III. o dia do retorno[vii]
depois da viagem, pelas águas míticas ou do tempo, chegamos em casa. é chegado o dia do retorno. nos dois exercícios de escrita que Marcelo passou em aula, havia instruções que envolviam o espaço doméstico: “descreva a própria casa”; “essa semana, ao voltar para casa (...), anote três coisas que aconteceram pelo caminho”; “ande pela casa e repare nas suas cicatrizes, marcas que poderiam ser utilizadas para um reconhecimento futuro, depois de uma longa ausência”. escrever como quem regressa à casa. o espaço doméstico é das coisas mais familiares que temos. para o bem e para o mal. como também o é nosso próprio tempo. e embora se pense o contrário, não é fácil falar do que nos é familiar. ainda mais em poesia. por isso, é preciso tomar alguma distância – de cem anos ou de uma tarde.
“nesta casa cometem-se atentados”. é este o sétimo verso do poema “Nemo”, de Felipe Crespo, produzido no segundo módulo da desvio. com ele, vemos o espaço doméstico como uma zona de perigo, mas ao mesmo tempo há algo de familiar nisso, se avançarmos em direção ao verso seguinte, “o sangue é navegável como sêmen”. o perigo, o sangue, tem algum parentesco com o período pré-vida pelo qual todos nós passamos. essa relação entre o perigoso e o familiar aparece também na primeira estrofe do poema: “de cem em cem anos/ voltamos pra mesma ilha/ sérios como saímos/ o som da primeira sílaba/ preso entre a glote e a língua/ jogados ao jogo de sempre”. o quarto e o quinto verso dessa estrofe anunciam a sensação de asfixia, que por sua vez só vai aparecer, assim, literalmente, no último verso do poema. a falta de ar produzida pela casa, com “redes de pesca/ em todas as janelas”, uma espécie de aquário, é uma falta de ar também pela linguagem, uma das coisas que nos identifica enquanto humanos. outra familiaridade. o jogo é o mesmo de sempre. mas só se pode perceber tudo isso depois de um século de ausência.

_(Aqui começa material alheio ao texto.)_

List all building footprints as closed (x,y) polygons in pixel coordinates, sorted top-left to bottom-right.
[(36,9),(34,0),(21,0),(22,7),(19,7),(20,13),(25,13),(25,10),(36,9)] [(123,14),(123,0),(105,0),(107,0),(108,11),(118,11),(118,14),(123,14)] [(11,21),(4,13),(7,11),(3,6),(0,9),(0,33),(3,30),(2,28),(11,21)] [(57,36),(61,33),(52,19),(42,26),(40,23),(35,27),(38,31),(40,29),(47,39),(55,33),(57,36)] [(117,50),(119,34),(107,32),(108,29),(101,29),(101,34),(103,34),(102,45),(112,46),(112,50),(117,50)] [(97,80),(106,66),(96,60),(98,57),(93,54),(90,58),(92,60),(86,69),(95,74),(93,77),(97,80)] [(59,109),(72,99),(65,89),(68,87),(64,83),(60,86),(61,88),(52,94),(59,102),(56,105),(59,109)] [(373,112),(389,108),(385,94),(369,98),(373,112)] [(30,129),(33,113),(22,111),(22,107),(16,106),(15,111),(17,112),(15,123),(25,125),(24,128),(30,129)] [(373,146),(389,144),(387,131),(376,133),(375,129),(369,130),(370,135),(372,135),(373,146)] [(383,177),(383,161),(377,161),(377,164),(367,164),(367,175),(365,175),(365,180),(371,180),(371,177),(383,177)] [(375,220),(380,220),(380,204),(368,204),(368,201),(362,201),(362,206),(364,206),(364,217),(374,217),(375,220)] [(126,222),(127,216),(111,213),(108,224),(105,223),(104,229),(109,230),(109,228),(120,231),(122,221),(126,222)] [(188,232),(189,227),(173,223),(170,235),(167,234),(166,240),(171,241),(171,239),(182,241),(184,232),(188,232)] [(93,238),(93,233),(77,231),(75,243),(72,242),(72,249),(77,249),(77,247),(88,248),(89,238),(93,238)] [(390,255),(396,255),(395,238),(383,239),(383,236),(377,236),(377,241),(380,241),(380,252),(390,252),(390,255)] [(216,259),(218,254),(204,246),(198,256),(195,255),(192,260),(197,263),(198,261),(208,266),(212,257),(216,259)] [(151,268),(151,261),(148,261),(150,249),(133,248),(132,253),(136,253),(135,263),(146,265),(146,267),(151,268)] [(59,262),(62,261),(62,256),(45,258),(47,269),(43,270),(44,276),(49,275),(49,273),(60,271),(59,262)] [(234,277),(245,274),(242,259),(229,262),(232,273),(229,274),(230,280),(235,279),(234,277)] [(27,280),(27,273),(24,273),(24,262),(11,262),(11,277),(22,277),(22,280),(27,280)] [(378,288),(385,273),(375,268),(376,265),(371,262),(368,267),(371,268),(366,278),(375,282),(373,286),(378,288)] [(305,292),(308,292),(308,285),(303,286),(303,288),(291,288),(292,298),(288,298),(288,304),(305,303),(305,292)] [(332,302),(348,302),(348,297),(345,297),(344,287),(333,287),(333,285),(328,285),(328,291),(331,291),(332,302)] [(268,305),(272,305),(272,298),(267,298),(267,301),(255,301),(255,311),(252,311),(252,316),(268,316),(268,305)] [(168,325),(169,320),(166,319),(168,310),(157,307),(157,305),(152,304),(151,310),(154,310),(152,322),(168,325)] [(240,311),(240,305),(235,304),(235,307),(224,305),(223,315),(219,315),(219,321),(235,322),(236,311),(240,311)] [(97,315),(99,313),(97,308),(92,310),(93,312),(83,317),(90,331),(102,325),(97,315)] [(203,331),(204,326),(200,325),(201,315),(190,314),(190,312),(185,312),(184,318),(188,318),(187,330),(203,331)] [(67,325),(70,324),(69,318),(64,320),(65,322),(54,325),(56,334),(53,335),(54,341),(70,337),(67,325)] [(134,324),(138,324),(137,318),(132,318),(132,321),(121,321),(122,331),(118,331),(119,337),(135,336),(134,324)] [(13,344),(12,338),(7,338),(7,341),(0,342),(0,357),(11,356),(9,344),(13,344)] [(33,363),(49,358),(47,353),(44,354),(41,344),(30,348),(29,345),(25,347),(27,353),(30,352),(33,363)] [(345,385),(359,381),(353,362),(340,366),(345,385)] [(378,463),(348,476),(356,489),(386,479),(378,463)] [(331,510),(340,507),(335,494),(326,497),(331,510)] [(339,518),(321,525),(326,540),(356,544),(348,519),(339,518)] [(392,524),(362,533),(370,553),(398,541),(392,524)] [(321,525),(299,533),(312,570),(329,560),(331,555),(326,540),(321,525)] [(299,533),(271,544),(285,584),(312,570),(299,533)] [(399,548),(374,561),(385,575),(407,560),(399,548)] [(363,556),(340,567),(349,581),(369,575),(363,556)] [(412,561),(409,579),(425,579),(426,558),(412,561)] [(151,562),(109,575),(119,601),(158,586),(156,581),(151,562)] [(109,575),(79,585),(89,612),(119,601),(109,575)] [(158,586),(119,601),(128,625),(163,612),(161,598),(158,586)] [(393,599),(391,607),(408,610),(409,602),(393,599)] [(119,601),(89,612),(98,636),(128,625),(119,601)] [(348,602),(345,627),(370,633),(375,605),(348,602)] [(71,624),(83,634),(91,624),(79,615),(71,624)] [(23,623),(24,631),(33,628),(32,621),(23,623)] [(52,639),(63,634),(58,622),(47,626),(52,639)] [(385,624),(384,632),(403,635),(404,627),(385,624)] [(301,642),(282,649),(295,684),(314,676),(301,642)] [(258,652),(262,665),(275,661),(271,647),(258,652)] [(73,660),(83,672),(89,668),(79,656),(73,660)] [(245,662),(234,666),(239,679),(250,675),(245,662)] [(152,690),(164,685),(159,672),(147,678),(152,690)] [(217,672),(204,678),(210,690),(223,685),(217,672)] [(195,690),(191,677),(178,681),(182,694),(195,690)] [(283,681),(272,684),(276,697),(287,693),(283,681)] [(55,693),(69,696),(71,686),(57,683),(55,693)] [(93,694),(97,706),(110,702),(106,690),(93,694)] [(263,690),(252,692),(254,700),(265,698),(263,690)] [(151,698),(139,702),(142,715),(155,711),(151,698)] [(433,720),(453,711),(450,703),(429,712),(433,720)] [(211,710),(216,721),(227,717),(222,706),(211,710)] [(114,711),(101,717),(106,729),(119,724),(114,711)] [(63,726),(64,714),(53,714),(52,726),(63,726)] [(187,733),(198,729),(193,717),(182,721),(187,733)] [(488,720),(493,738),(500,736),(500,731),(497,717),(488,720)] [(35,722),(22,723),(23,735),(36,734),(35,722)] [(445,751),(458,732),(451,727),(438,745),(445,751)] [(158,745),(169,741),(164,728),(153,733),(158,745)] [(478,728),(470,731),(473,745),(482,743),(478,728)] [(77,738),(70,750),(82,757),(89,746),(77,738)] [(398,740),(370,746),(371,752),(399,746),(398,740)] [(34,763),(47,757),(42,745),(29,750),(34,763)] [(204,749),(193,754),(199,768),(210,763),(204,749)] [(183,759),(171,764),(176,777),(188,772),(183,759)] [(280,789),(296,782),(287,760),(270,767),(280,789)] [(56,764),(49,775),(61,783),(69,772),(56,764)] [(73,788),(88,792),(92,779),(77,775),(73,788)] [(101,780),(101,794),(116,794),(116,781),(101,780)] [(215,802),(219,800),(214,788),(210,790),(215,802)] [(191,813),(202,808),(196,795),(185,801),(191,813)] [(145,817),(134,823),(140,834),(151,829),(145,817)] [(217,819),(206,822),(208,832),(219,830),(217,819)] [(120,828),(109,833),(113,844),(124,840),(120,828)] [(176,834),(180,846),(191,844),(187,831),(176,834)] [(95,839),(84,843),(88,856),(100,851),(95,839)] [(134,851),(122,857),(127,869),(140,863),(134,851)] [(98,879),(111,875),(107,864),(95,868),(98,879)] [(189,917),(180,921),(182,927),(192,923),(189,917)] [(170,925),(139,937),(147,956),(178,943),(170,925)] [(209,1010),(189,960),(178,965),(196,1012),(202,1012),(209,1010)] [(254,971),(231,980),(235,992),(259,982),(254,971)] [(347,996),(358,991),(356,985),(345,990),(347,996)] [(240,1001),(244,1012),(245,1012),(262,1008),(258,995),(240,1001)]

“um século depois, ou uma tarde”, repito, para trazer o verso de outro poema escrito a partir dos exercícios propostos por Marcelo. dessa vez, de Pedro Veloso. nele, não é que o tempo não importe. não se trata de um “tanto faz”. o que parece acontecer é que a passagem das horas, dos anos, se confunde com as inestimáveis transformações sofridas pela casa: “tempo espaço/ a mesma coisa”. o poema de Pedro não só é endereçado, como é um convite para que nós, eu, você ou o outro do poema, observemos a casa junto ao eu lírico: “senta aqui, comigo/ vem olhar este buraco/ e repara como a água desce/ em gotas, pode provar se quiser/ mas fica aqui, em silêncio, do meu lado/ vamos olhar o buraco até virar pedra de novo”. o tempo da intimidade é o tempo que um buraco leva para se tornar pedra de novo. um tempo impossível, talvez. algo que só se percebe quando se volta e olha de novo “a infiltração [que] dissolveu a pintura/ as samambaias [que] engoliram o pátio”. quando se reconhece a casa até torná-la irreconhecível.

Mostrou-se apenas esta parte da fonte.